# 제공된 목록:
******************************

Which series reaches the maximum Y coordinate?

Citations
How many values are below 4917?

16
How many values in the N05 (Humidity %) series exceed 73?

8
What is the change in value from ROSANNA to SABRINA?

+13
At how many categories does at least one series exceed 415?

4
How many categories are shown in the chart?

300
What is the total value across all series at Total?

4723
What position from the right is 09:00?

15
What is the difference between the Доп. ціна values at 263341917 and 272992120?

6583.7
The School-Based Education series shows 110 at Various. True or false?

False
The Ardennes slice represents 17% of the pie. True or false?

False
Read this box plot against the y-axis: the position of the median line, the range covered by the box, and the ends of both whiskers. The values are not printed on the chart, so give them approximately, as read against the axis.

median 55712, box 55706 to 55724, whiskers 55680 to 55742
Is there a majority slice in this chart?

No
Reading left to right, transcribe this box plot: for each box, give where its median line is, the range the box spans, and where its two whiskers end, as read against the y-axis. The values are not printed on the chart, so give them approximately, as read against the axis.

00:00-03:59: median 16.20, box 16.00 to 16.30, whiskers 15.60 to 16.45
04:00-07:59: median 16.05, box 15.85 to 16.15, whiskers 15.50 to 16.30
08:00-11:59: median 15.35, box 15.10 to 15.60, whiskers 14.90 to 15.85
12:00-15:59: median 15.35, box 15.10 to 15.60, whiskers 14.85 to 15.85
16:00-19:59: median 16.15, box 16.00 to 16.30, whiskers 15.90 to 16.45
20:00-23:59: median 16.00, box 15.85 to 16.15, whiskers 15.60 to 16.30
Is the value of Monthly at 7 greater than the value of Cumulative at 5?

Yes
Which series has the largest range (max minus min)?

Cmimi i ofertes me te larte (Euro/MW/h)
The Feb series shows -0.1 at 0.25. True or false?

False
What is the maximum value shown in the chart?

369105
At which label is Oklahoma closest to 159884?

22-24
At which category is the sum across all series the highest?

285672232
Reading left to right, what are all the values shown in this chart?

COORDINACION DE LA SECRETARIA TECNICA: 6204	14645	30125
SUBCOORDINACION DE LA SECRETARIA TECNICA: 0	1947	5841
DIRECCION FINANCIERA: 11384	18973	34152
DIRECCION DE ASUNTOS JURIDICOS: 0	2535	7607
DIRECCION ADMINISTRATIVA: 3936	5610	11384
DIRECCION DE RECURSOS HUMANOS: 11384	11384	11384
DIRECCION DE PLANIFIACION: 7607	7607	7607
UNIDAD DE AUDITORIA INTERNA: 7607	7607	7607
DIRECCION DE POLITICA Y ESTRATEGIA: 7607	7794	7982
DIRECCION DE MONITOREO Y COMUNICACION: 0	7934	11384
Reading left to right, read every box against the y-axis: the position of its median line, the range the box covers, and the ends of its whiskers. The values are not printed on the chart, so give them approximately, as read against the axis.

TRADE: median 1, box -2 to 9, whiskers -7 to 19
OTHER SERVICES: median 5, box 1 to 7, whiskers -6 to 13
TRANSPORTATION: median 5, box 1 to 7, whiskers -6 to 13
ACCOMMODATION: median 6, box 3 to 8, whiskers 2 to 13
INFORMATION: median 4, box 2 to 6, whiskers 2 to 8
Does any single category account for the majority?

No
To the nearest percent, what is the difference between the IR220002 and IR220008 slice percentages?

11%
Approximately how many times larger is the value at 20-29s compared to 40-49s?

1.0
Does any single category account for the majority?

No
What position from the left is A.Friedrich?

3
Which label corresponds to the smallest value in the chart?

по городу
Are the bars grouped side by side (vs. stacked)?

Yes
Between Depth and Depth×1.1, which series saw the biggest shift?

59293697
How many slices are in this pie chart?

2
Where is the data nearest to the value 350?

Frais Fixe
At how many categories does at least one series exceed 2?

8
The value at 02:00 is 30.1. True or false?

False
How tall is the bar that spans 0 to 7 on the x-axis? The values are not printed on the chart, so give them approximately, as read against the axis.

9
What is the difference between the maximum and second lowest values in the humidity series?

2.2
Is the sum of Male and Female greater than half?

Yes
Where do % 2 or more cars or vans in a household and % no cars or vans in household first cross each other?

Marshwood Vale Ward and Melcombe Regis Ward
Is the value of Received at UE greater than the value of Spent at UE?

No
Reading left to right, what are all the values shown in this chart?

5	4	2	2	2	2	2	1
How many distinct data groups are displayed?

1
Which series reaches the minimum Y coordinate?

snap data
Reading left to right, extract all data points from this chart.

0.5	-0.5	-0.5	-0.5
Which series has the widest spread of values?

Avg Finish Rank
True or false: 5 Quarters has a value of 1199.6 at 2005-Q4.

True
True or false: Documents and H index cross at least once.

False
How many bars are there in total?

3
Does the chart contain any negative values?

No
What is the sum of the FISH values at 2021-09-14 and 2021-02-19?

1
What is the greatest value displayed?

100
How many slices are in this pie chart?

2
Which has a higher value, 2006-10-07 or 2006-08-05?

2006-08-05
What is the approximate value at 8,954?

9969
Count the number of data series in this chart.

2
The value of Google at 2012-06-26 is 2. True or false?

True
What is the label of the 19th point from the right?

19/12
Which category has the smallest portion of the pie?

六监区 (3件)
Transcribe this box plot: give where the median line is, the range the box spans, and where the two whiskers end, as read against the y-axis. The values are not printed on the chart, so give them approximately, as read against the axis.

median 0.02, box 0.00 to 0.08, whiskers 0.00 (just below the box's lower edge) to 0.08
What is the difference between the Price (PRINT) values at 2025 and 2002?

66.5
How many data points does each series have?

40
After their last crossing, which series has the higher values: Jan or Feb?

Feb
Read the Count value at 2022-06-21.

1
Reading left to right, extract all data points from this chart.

******************************

# 작성할 내용:
위 목록의 모든 줄을 다시 쓰되, "True or false"를 모두 "Is this correct"로 바꾸고 나머지는 그대로 두시오.

# 답안란:
Which series reaches the maximum Y coordinate?

Citations
How many values are below 4917?

16
How many values in the N05 (Humidity %) series exceed 73?

8
What is the change in value from ROSANNA to SABRINA?

+13
At how many categories does at least one series exceed 415?

4
How many categories are shown in the chart?

300
What is the total value across all series at Total?

4723
What position from the right is 09:00?

15
What is the difference between the Доп. ціна values at 263341917 and 272992120?

6583.7
The School-Based Education series shows 110 at Various. Is this correct?

False
The Ardennes slice represents 17% of the pie. Is this correct?

False
Read this box plot against the y-axis: the position of the median line, the range covered by the box, and the ends of both whiskers. The values are not printed on the chart, so give them approximately, as read against the axis.

median 55712, box 55706 to 55724, whiskers 55680 to 55742
Is there a majority slice in this chart?

No
Reading left to right, transcribe this box plot: for each box, give where its median line is, the range the box spans, and where its two whiskers end, as read against the y-axis. The values are not printed on the chart, so give them approximately, as read against the axis.

00:00-03:59: median 16.20, box 16.00 to 16.30, whiskers 15.60 to 16.45
04:00-07:59: median 16.05, box 15.85 to 16.15, whiskers 15.50 to 16.30
08:00-11:59: median 15.35, box 15.10 to 15.60, whiskers 14.90 to 15.85
12:00-15:59: median 15.35, box 15.10 to 15.60, whiskers 14.85 to 15.85
16:00-19:59: median 16.15, box 16.00 to 16.30, whiskers 15.90 to 16.45
20:00-23:59: median 16.00, box 15.85 to 16.15, whiskers 15.60 to 16.30
Is the value of Monthly at 7 greater than the value of Cumulative at 5?

Yes
Which series has the largest range (max minus min)?

Cmimi i ofertes me te larte (Euro/MW/h)
The Feb series shows -0.1 at 0.25. Is this correct?

False
What is the maximum value shown in the chart?

369105
At which label is Oklahoma closest to 159884?

22-24
At which category is the sum across all series the highest?

285672232
Reading left to right, what are all the values shown in this chart?

COORDINACION DE LA SECRETARIA TECNICA: 6204	14645	30125
SUBCOORDINACION DE LA SECRETARIA TECNICA: 0	1947	5841
DIRECCION FINANCIERA: 11384	18973	34152
DIRECCION DE ASUNTOS JURIDICOS: 0	2535	7607
DIRECCION ADMINISTRATIVA: 3936	5610	11384
DIRECCION DE RECURSOS HUMANOS: 11384	11384	11384
DIRECCION DE PLANIFIACION: 7607	7607	7607
UNIDAD DE AUDITORIA INTERNA: 7607	7607	7607
DIRECCION DE POLITICA Y ESTRATEGIA: 7607	7794	7982
DIRECCION DE MONITOREO Y COMUNICACION: 0	7934	11384
Reading left to right, read every box against the y-axis: the position of its median line, the range the box covers, and the ends of its whiskers. The values are not printed on the chart, so give them approximately, as read against the axis.

TRADE: median 1, box -2 to 9, whiskers -7 to 19
OTHER SERVICES: median 5, box 1 to 7, whiskers -6 to 13
TRANSPORTATION: median 5, box 1 to 7, whiskers -6 to 13
ACCOMMODATION: median 6, box 3 to 8, whiskers 2 to 13
INFORMATION: median 4, box 2 to 6, whiskers 2 to 8
Does any single category account for the majority?

No
To the nearest percent, what is the difference between the IR220002 and IR220008 slice percentages?

11%
Approximately how many times larger is the value at 20-29s compared to 40-49s?

1.0
Does any single category account for the majority?

No
What position from the left is A.Friedrich?

3
Which label corresponds to the smallest value in the chart?

по городу
Are the bars grouped side by side (vs. stacked)?

Yes
Between Depth and Depth×1.1, which series saw the biggest shift?

59293697
How many slices are in this pie chart?

2
Where is the data nearest to the value 350?

Frais Fixe
At how many categories does at least one series exceed 2?

8
The value at 02:00 is 30.1. Is this correct?

False
How tall is the bar that spans 0 to 7 on the x-axis? The values are not printed on the chart, so give them approximately, as read against the axis.

9
What is the difference between the maximum and second lowest values in the humidity series?

2.2
Is the sum of Male and Female greater than half?

Yes
Where do % 2 or more cars or vans in a household and % no cars or vans in household first cross each other?

Marshwood Vale Ward and Melcombe Regis Ward
Is the value of Received at UE greater than the value of Spent at UE?

No
Reading left to right, what are all the values shown in this chart?

5	4	2	2	2	2	2	1
How many distinct data groups are displayed?

1
Which series reaches the minimum Y coordinate?

snap data
Reading left to right, extract all data points from this chart.

0.5	-0.5	-0.5	-0.5
Which series has the widest spread of values?

Avg Finish Rank
Is this correct: 5 Quarters has a value of 1199.6 at 2005-Q4.

True
Is this correct: Documents and H index cross at least once.

False
How many bars are there in total?

3
Does the chart contain any negative values?

No
What is the sum of the FISH values at 2021-09-14 and 2021-02-19?

1
What is the greatest value displayed?

100
How many slices are in this pie chart?

2
Which has a higher value, 2006-10-07 or 2006-08-05?

2006-08-05
What is the approximate value at 8,954?

9969
Count the number of data series in this chart.

2
The value of Google at 2012-06-26 is 2. Is this correct?

True
What is the label of the 19th point from the right?

19/12
Which category has the smallest portion of the pie?

六监区 (3件)
Transcribe this box plot: give where the median line is, the range the box spans, and where the two whiskers end, as read against the y-axis. The values are not printed on the chart, so give them approximately, as read against the axis.

median 0.02, box 0.00 to 0.08, whiskers 0.00 (just below the box's lower edge) to 0.08
What is the difference between the Price (PRINT) values at 2025 and 2002?

66.5
How many data points does each series have?

40
After their last crossing, which series has the higher values: Jan or Feb?

Feb
Read the Count value at 2022-06-21.

1
Reading left to right, extract all data points from this chart.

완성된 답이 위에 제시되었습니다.